Page-level text extractions
_ _ _ _
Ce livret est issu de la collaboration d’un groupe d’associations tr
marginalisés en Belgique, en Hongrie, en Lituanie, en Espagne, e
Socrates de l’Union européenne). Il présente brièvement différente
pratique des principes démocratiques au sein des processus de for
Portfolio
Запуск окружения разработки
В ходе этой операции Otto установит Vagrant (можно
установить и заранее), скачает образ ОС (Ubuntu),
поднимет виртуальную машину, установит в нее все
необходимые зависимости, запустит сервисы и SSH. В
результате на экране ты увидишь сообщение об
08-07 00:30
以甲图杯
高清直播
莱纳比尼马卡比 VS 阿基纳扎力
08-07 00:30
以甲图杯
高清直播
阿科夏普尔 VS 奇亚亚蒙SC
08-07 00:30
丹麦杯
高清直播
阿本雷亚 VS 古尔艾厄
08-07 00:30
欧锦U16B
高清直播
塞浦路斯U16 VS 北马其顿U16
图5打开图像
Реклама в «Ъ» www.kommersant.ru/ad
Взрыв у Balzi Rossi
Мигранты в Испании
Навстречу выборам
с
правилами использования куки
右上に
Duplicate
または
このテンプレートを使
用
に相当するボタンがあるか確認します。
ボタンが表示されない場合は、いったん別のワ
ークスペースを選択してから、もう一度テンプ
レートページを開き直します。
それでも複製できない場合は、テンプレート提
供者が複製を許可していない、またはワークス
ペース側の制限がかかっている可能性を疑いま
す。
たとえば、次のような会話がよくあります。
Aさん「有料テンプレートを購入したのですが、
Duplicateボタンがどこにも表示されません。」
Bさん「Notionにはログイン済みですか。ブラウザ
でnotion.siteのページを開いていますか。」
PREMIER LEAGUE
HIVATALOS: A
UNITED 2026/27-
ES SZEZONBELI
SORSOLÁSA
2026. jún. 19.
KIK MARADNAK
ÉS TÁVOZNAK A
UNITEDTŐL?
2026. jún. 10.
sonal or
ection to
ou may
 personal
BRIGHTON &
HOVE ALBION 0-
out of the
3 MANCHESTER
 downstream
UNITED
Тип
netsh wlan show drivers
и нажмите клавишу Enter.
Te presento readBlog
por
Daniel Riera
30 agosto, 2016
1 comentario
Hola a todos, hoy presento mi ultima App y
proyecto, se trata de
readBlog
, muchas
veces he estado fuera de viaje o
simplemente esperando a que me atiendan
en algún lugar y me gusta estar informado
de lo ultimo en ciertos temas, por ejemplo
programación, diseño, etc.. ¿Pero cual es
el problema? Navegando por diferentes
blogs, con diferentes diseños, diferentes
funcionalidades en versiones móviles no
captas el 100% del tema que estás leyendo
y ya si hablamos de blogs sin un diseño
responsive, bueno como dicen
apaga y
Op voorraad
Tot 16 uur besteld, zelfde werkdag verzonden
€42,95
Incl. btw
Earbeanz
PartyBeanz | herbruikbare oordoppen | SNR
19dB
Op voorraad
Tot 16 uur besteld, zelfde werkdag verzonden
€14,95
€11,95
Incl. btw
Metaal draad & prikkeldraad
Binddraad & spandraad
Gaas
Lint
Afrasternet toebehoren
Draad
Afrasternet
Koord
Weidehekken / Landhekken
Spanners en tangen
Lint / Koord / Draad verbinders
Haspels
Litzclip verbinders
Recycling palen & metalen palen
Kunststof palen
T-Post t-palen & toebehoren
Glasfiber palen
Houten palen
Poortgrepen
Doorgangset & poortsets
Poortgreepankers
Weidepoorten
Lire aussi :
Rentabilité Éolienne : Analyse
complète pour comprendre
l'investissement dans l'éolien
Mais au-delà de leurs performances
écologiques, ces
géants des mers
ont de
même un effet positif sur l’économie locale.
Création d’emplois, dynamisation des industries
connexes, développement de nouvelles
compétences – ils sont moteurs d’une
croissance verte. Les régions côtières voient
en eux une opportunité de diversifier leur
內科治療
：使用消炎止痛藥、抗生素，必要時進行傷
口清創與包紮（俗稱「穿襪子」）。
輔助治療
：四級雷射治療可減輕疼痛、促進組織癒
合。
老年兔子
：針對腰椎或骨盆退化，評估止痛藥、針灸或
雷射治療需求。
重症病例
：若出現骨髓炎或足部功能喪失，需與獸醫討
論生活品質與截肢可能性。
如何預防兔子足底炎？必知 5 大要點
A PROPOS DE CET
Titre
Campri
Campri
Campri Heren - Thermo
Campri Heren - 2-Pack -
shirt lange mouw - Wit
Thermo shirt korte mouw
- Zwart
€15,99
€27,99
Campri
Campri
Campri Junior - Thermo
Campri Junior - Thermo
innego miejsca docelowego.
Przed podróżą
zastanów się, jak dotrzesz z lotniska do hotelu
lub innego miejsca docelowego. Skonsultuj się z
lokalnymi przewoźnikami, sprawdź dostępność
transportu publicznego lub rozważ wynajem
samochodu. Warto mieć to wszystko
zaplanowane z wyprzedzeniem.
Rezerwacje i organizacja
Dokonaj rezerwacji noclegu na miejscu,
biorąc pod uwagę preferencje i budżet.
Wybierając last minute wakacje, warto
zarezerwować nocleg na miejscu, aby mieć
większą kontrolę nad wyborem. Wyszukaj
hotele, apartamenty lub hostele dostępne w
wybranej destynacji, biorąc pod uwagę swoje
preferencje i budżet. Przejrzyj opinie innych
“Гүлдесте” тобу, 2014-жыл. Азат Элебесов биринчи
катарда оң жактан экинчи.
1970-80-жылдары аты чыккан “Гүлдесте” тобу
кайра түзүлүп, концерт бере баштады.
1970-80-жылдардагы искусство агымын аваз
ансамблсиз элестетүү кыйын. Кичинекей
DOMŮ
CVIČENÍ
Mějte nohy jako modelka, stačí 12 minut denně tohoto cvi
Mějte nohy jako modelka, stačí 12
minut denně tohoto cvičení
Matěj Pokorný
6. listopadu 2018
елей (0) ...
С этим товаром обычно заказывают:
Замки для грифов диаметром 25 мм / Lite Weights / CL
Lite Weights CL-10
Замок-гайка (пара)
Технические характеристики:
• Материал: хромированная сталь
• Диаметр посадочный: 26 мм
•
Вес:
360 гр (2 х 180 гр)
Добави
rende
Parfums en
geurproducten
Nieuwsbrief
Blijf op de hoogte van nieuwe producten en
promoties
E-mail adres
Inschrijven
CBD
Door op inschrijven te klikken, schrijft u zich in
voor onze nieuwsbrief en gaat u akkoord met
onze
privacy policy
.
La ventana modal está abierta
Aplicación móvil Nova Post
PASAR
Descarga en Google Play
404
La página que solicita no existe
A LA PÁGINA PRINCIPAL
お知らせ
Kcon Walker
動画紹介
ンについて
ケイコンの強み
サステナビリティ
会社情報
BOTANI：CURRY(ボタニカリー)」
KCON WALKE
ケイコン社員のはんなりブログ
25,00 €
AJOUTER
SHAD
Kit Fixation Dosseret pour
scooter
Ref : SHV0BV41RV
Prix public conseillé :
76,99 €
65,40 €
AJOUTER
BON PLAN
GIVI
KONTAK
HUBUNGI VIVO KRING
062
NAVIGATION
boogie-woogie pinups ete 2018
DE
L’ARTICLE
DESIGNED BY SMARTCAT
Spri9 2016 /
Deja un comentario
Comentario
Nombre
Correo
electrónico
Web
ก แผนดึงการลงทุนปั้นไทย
_ _ _ _
(GOAL OF THE EXERCISE) All of the records are to be reproduced exactly as they were given.

(ANSWER FOR THIS EXERCISE)
Ce livret est issu de la collaboration d’un groupe d’associations tr
marginalisés en Belgique, en Hongrie, en Lituanie, en Espagne, e
Socrates de l’Union européenne). Il présente brièvement différente
pratique des principes démocratiques au sein des processus de for
Portfolio
Запуск окружения разработки
В ходе этой операции Otto установит Vagrant (можно
установить и заранее), скачает образ ОС (Ubuntu),
поднимет виртуальную машину, установит в нее все
необходимые зависимости, запустит сервисы и SSH. В
результате на экране ты увидишь сообщение об
08-07 00:30
以甲图杯
高清直播
莱纳比尼马卡比 VS 阿基纳扎力
08-07 00:30
以甲图杯
高清直播
阿科夏普尔 VS 奇亚亚蒙SC
08-07 00:30
丹麦杯
高清直播
阿本雷亚 VS 古尔艾厄
08-07 00:30
欧锦U16B
高清直播
塞浦路斯U16 VS 北马其顿U16
图5打开图像
Реклама в «Ъ» www.kommersant.ru/ad
Взрыв у Balzi Rossi
Мигранты в Испании
Навстречу выборам
с
правилами использования куки
右上に
Duplicate
または
このテンプレートを使
用
に相当するボタンがあるか確認します。
ボタンが表示されない場合は、いったん別のワ
ークスペースを選択してから、もう一度テンプ
レートページを開き直します。
それでも複製できない場合は、テンプレート提
供者が複製を許可していない、またはワークス
ペース側の制限がかかっている可能性を疑いま
す。
たとえば、次のような会話がよくあります。
Aさん「有料テンプレートを購入したのですが、
Duplicateボタンがどこにも表示されません。」
Bさん「Notionにはログイン済みですか。ブラウザ
でnotion.siteのページを開いていますか。」
PREMIER LEAGUE
HIVATALOS: A
UNITED 2026/27-
ES SZEZONBELI
SORSOLÁSA
2026. jún. 19.
KIK MARADNAK
ÉS TÁVOZNAK A
UNITEDTŐL?
2026. jún. 10.
sonal or
ection to
ou may
 personal
BRIGHTON &
HOVE ALBION 0-
out of the
3 MANCHESTER
 downstream
UNITED
Тип
netsh wlan show drivers
и нажмите клавишу Enter.
Te presento readBlog
por
Daniel Riera
30 agosto, 2016
1 comentario
Hola a todos, hoy presento mi ultima App y
proyecto, se trata de
readBlog
, muchas
veces he estado fuera de viaje o
simplemente esperando a que me atiendan
en algún lugar y me gusta estar informado
de lo ultimo en ciertos temas, por ejemplo
programación, diseño, etc.. ¿Pero cual es
el problema? Navegando por diferentes
blogs, con diferentes diseños, diferentes
funcionalidades en versiones móviles no
captas el 100% del tema que estás leyendo
y ya si hablamos de blogs sin un diseño
responsive, bueno como dicen
apaga y
Op voorraad
Tot 16 uur besteld, zelfde werkdag verzonden
€42,95
Incl. btw
Earbeanz
PartyBeanz | herbruikbare oordoppen | SNR
19dB
Op voorraad
Tot 16 uur besteld, zelfde werkdag verzonden
€14,95
€11,95
Incl. btw
Metaal draad & prikkeldraad
Binddraad & spandraad
Gaas
Lint
Afrasternet toebehoren
Draad
Afrasternet
Koord
Weidehekken / Landhekken
Spanners en tangen
Lint / Koord / Draad verbinders
Haspels
Litzclip verbinders
Recycling palen & metalen palen
Kunststof palen
T-Post t-palen & toebehoren
Glasfiber palen
Houten palen
Poortgrepen
Doorgangset & poortsets
Poortgreepankers
Weidepoorten
Lire aussi :
Rentabilité Éolienne : Analyse
complète pour comprendre
l'investissement dans l'éolien
Mais au-delà de leurs performances
écologiques, ces
géants des mers
ont de
même un effet positif sur l’économie locale.
Création d’emplois, dynamisation des industries
connexes, développement de nouvelles
compétences – ils sont moteurs d’une
croissance verte. Les régions côtières voient
en eux une opportunité de diversifier leur
內科治療
：使用消炎止痛藥、抗生素，必要時進行傷
口清創與包紮（俗稱「穿襪子」）。
輔助治療
：四級雷射治療可減輕疼痛、促進組織癒
合。
老年兔子
：針對腰椎或骨盆退化，評估止痛藥、針灸或
雷射治療需求。
重症病例
：若出現骨髓炎或足部功能喪失，需與獸醫討
論生活品質與截肢可能性。
如何預防兔子足底炎？必知 5 大要點
A PROPOS DE CET
Titre
Campri
Campri
Campri Heren - Thermo
Campri Heren - 2-Pack -
shirt lange mouw - Wit
Thermo shirt korte mouw
- Zwart
€15,99
€27,99
Campri
Campri
Campri Junior - Thermo
Campri Junior - Thermo
innego miejsca docelowego.
Przed podróżą
zastanów się, jak dotrzesz z lotniska do hotelu
lub innego miejsca docelowego. Skonsultuj się z
lokalnymi przewoźnikami, sprawdź dostępność
transportu publicznego lub rozważ wynajem
samochodu. Warto mieć to wszystko
zaplanowane z wyprzedzeniem.
Rezerwacje i organizacja
Dokonaj rezerwacji noclegu na miejscu,
biorąc pod uwagę preferencje i budżet.
Wybierając last minute wakacje, warto
zarezerwować nocleg na miejscu, aby mieć
większą kontrolę nad wyborem. Wyszukaj
hotele, apartamenty lub hostele dostępne w
wybranej destynacji, biorąc pod uwagę swoje
preferencje i budżet. Przejrzyj opinie innych
“Гүлдесте” тобу, 2014-жыл. Азат Элебесов биринчи
катарда оң жактан экинчи.
1970-80-жылдары аты чыккан “Гүлдесте” тобу
кайра түзүлүп, концерт бере баштады.
1970-80-жылдардагы искусство агымын аваз
ансамблсиз элестетүү кыйын. Кичинекей
DOMŮ
CVIČENÍ
Mějte nohy jako modelka, stačí 12 minut denně tohoto cvi
Mějte nohy jako modelka, stačí 12
minut denně tohoto cvičení
Matěj Pokorný
6. listopadu 2018
елей (0) ...
С этим товаром обычно заказывают:
Замки для грифов диаметром 25 мм / Lite Weights / CL
Lite Weights CL-10
Замок-гайка (пара)
Технические характеристики:
• Материал: хромированная сталь
• Диаметр посадочный: 26 мм
•
Вес:
360 гр (2 х 180 гр)
Добави
rende
Parfums en
geurproducten
Nieuwsbrief
Blijf op de hoogte van nieuwe producten en
promoties
E-mail adres
Inschrijven
CBD
Door op inschrijven te klikken, schrijft u zich in
voor onze nieuwsbrief en gaat u akkoord met
onze
privacy policy
.
La ventana modal está abierta
Aplicación móvil Nova Post
PASAR
Descarga en Google Play
404
La página que solicita no existe
A LA PÁGINA PRINCIPAL
お知らせ
Kcon Walker
動画紹介
ンについて
ケイコンの強み
サステナビリティ
会社情報
BOTANI：CURRY(ボタニカリー)」
KCON WALKE
ケイコン社員のはんなりブログ
25,00 €
AJOUTER
SHAD
Kit Fixation Dosseret pour
scooter
Ref : SHV0BV41RV
Prix public conseillé :
76,99 €
65,40 €
AJOUTER
BON PLAN
GIVI
KONTAK
HUBUNGI VIVO KRING
062
NAVIGATION
boogie-woogie pinups ete 2018
DE
L’ARTICLE
DESIGNED BY SMARTCAT
Spri9 2016 /
Deja un comentario
Comentario
Nombre
Correo
electrónico
Web
ก แผนดึงการลงทุนปั้นไทย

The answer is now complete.